Intervention de Serge Lepeltier

Réunion du 5 avril 2005 à 21h45
Eau et milieux aquatiques — Articles additionnels avant l'article 1er

Serge Lepeltier, ministre :

Madame la sénatrice, cet amendement soulève une vraie question, qui mérite effectivement d'être débattue. Vous avez d'ailleurs évoqué une lettre par laquelle j'avais répondu au président de la région Alsace et au président de la région Bretagne.

L'objet de votre amendement est de prévoir la possibilité d'expérimenter, en quelque sorte, la gestion de l'eau par les régions.

Cependant, la France a fait en 1964 un choix dont nous ne pouvons que nous louer, celui d'une gestion de l'eau par bassin versant. Ce choix a été repris par la directive-cadre sur l'eau, et je constate que ce choix se généralise progressivement à l'ensemble de l'Europe.

Si l'on peut effectivement concevoir, pour certaines régions, une cohérence entre le territoire régional et la logique de bassin - on songe naturellement à l'Alsace -, cette cohérence est difficile à trouver pour les grands fleuves couvrant le territoire de plusieurs régions. Vous avez évoqué le cas de la Bretagne : cette région est couverte par le bassin Loire-Bretagne, mais la Loire intéresse également beaucoup d'autres régions.

Par ailleurs, aux termes de la loi organique du 1er août 2003, les expérimentations qui peuvent être menées doivent être susceptibles d'être étendues, si elles ont réussi, à tout le territoire. Cela signifie qu'une nouvelle compétence régionale en matière de gestion de l'eau ne pourrait faire l'objet d'une expérimentation que s'il était envisageable, le cas échéant, de l'étendre à l'ensemble des régions françaises. Or c'est là que se situe le problème : les bassins hydrographiques dépassent largement les territoires des régions.

Ce que vous proposez pourrait sans doute s'appliquer en Alsace. En Bretagne, ce serait déjà beaucoup plus difficile, à moins de faire sortir, en quelque sorte, la Loire de la Bretagne, ce qui poserait peut-être un problème à la Loire-Atlantique...

En tout état de cause, très peu de régions sont susceptibles de se prêter au dispositif que vous avez imaginé. C'est pourquoi il ne me paraît pas possible d'envisager une telle expérimentation.

J'ajoute qu'il s'agit aussi de compétences qui concernent directement l'Etat.
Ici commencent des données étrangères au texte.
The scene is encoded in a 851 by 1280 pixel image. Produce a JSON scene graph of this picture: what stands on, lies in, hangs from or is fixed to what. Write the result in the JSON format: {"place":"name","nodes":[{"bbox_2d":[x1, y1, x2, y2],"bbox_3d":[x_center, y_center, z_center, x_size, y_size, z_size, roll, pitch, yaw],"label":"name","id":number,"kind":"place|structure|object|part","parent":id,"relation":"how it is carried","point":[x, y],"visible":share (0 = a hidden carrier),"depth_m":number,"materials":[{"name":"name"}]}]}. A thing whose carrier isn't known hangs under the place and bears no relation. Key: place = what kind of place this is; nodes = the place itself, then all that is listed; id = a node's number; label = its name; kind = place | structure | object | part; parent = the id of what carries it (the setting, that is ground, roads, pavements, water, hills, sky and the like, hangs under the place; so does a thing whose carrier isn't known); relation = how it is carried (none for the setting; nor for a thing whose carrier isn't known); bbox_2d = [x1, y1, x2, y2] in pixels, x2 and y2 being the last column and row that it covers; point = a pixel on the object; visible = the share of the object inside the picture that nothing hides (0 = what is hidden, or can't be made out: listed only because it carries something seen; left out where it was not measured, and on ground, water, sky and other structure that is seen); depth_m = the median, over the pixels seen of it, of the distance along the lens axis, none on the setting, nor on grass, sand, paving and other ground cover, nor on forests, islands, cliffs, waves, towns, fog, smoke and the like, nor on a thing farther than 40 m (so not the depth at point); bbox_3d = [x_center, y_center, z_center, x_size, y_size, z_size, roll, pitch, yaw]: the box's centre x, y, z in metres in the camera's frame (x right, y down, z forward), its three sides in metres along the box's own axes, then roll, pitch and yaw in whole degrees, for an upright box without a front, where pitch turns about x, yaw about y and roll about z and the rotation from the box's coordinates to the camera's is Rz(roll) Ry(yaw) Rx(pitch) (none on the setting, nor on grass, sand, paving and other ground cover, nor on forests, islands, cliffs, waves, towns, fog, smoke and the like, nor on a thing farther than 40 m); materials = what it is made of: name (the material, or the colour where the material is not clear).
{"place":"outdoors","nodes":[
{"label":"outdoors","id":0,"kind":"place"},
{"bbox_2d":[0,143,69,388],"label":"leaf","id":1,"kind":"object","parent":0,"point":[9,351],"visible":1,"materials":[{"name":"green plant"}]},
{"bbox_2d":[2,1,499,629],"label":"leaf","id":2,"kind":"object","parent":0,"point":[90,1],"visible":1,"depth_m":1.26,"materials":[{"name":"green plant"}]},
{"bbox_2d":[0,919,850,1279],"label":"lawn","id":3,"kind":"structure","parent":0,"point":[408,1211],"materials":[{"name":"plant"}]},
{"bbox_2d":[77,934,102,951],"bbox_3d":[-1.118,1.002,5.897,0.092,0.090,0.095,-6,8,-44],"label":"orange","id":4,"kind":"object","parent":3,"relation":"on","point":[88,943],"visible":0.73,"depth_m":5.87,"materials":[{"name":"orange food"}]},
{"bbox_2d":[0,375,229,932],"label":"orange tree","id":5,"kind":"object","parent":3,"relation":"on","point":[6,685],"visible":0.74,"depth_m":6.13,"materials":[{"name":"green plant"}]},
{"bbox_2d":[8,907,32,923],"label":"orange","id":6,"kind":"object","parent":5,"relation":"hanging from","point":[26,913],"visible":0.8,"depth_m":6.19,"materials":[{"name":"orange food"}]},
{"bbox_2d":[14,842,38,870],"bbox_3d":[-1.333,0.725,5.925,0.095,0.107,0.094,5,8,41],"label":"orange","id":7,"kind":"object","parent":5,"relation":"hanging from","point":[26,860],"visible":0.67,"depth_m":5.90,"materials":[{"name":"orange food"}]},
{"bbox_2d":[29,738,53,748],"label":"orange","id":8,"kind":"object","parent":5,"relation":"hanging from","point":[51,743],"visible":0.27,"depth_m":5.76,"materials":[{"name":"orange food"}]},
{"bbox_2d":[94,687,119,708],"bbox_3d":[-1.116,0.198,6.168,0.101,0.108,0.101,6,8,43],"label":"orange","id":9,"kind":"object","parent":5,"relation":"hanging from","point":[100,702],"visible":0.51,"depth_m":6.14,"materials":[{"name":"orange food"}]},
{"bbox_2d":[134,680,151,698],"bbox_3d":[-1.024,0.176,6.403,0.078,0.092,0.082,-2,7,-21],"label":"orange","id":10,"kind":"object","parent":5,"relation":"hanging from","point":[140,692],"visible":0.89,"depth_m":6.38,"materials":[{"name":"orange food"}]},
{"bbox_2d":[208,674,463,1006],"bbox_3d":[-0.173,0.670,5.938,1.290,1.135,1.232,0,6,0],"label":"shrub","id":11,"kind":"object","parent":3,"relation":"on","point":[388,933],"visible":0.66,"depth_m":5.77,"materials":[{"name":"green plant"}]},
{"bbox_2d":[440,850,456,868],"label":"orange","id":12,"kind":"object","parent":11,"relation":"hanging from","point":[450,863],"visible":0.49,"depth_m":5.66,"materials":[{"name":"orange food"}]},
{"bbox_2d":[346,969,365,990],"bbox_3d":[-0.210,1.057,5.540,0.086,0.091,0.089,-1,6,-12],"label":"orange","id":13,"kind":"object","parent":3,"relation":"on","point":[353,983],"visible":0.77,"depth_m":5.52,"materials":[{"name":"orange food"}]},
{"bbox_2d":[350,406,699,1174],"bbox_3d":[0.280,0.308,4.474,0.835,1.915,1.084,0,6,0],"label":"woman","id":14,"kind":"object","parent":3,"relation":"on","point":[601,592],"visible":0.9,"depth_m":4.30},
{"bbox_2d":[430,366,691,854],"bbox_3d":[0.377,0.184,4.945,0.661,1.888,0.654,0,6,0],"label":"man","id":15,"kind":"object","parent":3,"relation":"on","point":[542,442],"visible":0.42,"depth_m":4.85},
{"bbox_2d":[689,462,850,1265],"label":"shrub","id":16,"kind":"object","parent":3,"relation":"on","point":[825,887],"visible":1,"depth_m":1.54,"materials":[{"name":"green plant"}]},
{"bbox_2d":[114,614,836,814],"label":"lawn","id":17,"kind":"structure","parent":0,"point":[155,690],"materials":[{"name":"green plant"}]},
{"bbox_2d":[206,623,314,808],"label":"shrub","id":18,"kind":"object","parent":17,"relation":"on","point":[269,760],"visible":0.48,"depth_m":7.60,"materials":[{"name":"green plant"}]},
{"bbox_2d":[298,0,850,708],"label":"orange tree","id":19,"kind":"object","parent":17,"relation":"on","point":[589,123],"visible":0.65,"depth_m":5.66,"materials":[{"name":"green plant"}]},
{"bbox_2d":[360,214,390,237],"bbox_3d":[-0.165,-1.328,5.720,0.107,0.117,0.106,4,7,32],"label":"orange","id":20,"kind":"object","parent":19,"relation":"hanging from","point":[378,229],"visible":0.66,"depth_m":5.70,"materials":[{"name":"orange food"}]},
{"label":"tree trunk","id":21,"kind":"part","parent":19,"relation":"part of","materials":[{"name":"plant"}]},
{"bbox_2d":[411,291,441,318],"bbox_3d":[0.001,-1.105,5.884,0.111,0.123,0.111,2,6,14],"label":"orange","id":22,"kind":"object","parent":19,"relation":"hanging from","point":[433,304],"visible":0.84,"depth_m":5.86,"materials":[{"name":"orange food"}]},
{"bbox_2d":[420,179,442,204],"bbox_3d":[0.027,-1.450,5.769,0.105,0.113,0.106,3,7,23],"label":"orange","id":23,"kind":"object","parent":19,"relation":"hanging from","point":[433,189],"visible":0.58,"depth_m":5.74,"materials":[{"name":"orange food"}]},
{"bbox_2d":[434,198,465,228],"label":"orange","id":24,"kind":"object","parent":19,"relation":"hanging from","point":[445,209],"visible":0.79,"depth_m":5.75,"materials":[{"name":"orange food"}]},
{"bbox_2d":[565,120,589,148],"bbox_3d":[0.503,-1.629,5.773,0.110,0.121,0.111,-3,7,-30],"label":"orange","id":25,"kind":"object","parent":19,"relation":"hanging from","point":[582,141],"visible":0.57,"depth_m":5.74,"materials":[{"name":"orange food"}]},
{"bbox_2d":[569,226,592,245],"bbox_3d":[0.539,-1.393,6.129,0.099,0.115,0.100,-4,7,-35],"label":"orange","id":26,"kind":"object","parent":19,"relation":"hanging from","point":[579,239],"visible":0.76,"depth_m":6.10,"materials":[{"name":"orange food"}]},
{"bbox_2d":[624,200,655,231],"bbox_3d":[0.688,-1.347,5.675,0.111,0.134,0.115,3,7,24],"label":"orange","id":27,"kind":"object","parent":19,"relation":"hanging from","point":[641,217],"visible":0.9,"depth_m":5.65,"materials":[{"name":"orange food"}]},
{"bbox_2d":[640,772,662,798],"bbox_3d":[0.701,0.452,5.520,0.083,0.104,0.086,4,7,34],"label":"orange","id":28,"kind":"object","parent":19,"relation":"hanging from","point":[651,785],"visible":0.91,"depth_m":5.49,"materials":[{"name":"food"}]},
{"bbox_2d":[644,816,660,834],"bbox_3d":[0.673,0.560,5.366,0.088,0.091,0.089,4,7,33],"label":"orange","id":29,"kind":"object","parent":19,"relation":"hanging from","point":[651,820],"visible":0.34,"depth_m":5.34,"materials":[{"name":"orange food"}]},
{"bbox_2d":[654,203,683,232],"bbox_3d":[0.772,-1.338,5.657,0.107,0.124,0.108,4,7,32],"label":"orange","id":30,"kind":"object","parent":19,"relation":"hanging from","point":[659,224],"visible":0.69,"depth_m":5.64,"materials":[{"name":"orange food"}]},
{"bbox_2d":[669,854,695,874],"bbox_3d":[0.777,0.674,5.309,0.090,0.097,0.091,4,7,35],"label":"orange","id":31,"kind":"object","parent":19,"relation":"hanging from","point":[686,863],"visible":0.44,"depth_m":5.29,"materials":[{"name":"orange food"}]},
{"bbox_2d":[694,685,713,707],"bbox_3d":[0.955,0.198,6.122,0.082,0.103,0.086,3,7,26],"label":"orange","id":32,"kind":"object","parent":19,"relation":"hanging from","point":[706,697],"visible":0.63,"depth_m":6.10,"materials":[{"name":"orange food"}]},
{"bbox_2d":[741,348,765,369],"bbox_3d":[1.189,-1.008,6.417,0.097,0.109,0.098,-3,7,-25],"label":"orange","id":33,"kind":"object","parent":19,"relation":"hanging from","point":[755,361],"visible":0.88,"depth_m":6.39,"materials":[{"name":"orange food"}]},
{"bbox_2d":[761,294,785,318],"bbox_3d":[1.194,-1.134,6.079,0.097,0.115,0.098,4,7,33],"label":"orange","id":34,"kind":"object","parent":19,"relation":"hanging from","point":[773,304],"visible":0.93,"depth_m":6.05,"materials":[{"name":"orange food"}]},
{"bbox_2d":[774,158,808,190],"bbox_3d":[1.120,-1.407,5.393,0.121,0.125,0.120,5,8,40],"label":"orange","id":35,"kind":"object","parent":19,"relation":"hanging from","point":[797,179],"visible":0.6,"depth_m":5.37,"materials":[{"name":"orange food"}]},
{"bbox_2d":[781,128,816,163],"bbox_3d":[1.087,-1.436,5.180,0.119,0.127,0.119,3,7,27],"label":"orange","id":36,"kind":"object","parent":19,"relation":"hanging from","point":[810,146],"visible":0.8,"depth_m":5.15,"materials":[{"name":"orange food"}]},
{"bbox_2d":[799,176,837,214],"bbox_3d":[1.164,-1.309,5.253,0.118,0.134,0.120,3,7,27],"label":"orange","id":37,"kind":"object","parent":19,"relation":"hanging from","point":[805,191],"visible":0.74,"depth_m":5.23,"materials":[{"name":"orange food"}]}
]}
Il semble difficile que l'Etat se dessaisisse complètement d'une compétence et d'un contrôle sur la gestion et la protection de l'eau alors qu'il reste, face aux institutions européennes, seul responsable de la bonne application des directives.
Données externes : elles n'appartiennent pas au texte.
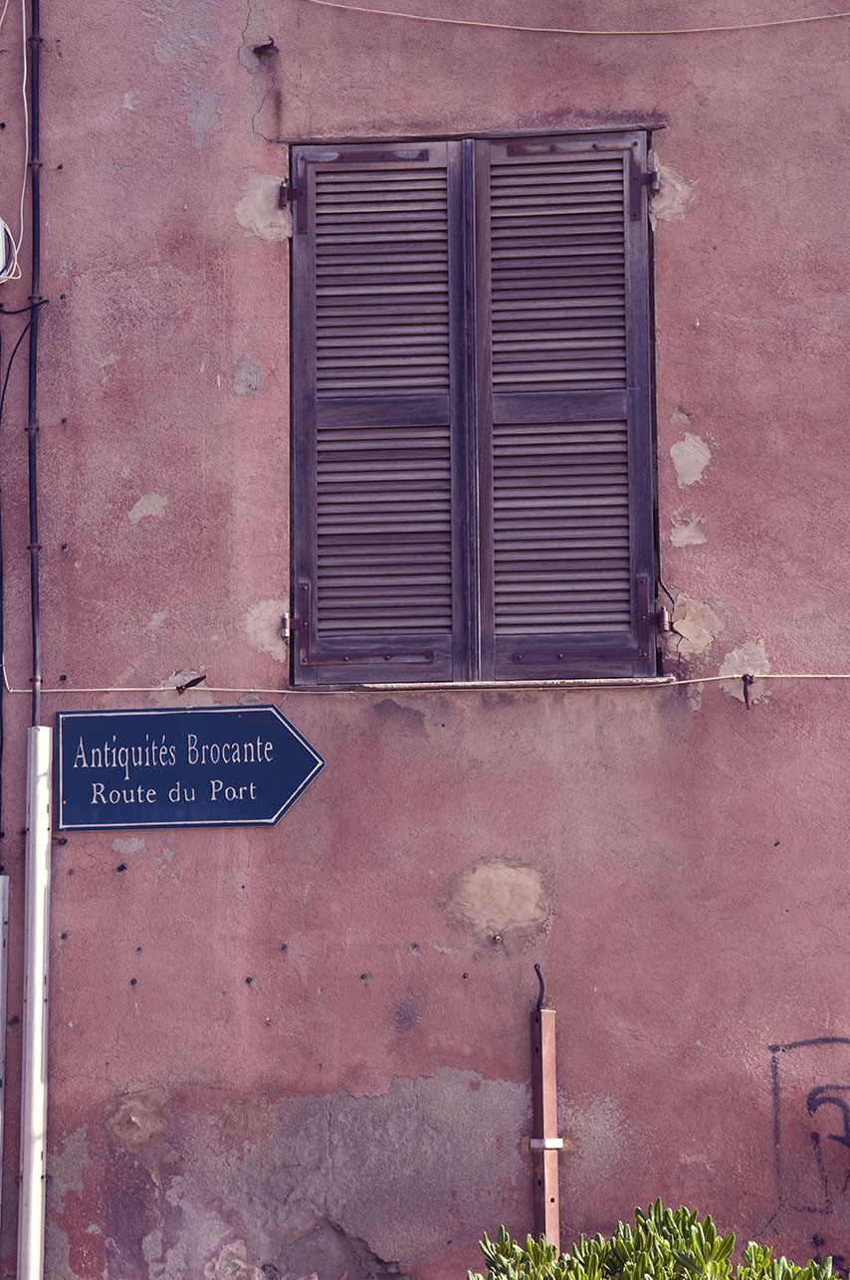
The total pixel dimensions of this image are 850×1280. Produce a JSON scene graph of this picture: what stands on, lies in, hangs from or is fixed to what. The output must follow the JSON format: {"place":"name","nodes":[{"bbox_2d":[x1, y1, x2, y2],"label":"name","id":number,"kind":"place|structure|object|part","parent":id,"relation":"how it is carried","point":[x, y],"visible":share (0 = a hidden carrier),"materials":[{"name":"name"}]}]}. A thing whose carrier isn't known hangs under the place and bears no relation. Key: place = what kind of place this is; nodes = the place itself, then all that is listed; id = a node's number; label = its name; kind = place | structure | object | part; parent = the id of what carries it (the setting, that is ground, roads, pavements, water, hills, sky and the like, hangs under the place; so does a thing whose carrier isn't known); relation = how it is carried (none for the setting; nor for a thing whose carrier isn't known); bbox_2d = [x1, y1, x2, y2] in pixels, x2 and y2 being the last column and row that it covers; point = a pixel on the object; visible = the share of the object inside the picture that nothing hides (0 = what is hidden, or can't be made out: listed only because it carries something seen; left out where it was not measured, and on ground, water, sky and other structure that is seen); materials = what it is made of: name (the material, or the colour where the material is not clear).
{"place":"outdoors","nodes":[
{"label":"outdoors","id":0,"kind":"place"},
{"bbox_2d":[0,0,849,1279],"label":"building wall","id":1,"kind":"structure","parent":0,"point":[114,880],"materials":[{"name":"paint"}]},
{"bbox_2d":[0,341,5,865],"label":"black cable","id":2,"kind":"object","parent":1,"relation":"attached to","point":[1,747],"visible":1,"materials":[{"name":"plastic"}]},
{"bbox_2d":[0,875,9,1253],"label":"white pipe","id":3,"kind":"object","parent":1,"relation":"attached to","point":[1,930],"visible":0.99,"materials":[{"name":"metal"}]},
{"bbox_2d":[0,217,17,283],"label":"cable coil","id":4,"kind":"object","parent":1,"relation":"attached to","point":[1,224],"visible":0.97,"materials":[{"name":"white plastic"}]},
{"bbox_2d":[0,0,30,278],"label":"white cable","id":5,"kind":"object","parent":1,"relation":"attached to","point":[23,6],"visible":0.95,"materials":[{"name":"white plastic"}]},
{"bbox_2d":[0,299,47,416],"label":"black cable","id":6,"kind":"object","parent":1,"relation":"attached to","point":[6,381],"visible":0.94,"materials":[{"name":"black plastic"}]},
{"bbox_2d":[16,724,52,1279],"label":"white pipe","id":7,"kind":"object","parent":1,"relation":"attached to","point":[41,965],"visible":0.98,"materials":[{"name":"white"}]},
{"bbox_2d":[25,0,43,722],"label":"black cable","id":8,"kind":"object","parent":1,"relation":"attached to","point":[38,41],"visible":0.96,"materials":[{"name":"black plastic"}]},
{"bbox_2d":[56,704,324,830],"label":"street sign","id":9,"kind":"object","parent":1,"relation":"attached to","point":[291,789],"visible":0.97,"materials":[{"name":"blue metal"}]},
{"bbox_2d":[176,674,207,691],"label":"shutter latch","id":10,"kind":"object","parent":1,"relation":"attached to","point":[196,680],"visible":0.95,"materials":[{"name":"metal"}]},
{"bbox_2d":[251,38,279,55],"label":"wall hook","id":11,"kind":"object","parent":1,"relation":"attached to","point":[266,46],"visible":0.94,"materials":[{"name":"black metal"}]},
{"bbox_2d":[1,661,849,694],"label":"cable","id":12,"kind":"object","parent":1,"relation":"attached to","point":[83,690],"visible":0.93,"materials":[{"name":"white plastic"}]},
{"bbox_2d":[288,129,659,683],"label":"shuttered window","id":13,"kind":"structure","parent":1,"relation":"in","point":[459,627],"materials":[{"name":"brown wood"}]},
{"label":"hinge","id":14,"kind":"part","parent":13,"relation":"part of","materials":[{"name":"black metal"}]},
{"label":"hinge","id":15,"kind":"part","parent":13,"relation":"part of","materials":[{"name":"metal"}]},
{"bbox_2d":[289,675,675,693],"label":"window sill","id":16,"kind":"structure","parent":1,"relation":"attached to","point":[578,685],"materials":[{"name":"stone"}]},
{"bbox_2d":[528,978,561,1254],"label":"metal post","id":17,"kind":"object","parent":1,"relation":"attached to","point":[543,1108],"visible":0.88,"materials":[{"name":"metal"}]},
{"bbox_2d":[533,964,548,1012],"label":"cable","id":18,"kind":"object","parent":17,"relation":"attached to","point":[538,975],"visible":0.93,"materials":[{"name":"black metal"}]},
{"bbox_2d":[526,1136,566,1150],"label":"bracket","id":19,"kind":"object","parent":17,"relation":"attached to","point":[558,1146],"visible":0.48,"materials":[{"name":"metal"}]},
{"bbox_2d":[299,3,849,35],"label":"cable","id":20,"kind":"object","parent":1,"relation":"attached to","point":[447,21],"visible":0.95,"materials":[{"name":"white plastic"}]},
{"bbox_2d":[740,671,755,707],"label":"shutter latch","id":21,"kind":"object","parent":1,"relation":"attached to","point":[749,682],"visible":0.95,"materials":[{"name":"brown metal"}]},
{"bbox_2d":[768,1034,849,1265],"label":"graffiti","id":22,"kind":"object","parent":1,"relation":"attached to","point":[811,1098],"visible":0.99,"materials":[{"name":"paint"}]},
{"label":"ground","id":23,"kind":"structure","parent":0},
{"bbox_2d":[466,1202,845,1279],"label":"shrub","id":24,"kind":"object","parent":23,"relation":"on","point":[730,1248],"visible":0.96,"materials":[{"name":"green plant"}]}
]}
Enfin, on peut se demander s'il serait bien pertinent d'ajouter un autre acteur dans la gestion de l'eau, en l'occurrence la région, alors même que, comme le disait le rapporteur, celle-ci exerce déjà des compétences aussi nombreuses qu'importantes. Gardons-nous du risque de créer une confusion entre les différents acteurs de la gestion de l'eau. Mieux vaut aller dans le sens de la clarification, comme nous le proposons avec ce projet de loi.

Telles sont les raisons pour lesquelles j'émets un avis défavorable sur cet amendement, après avoir, croyez-le bien, madame la sénatrice, soigneusement analysé votre proposition.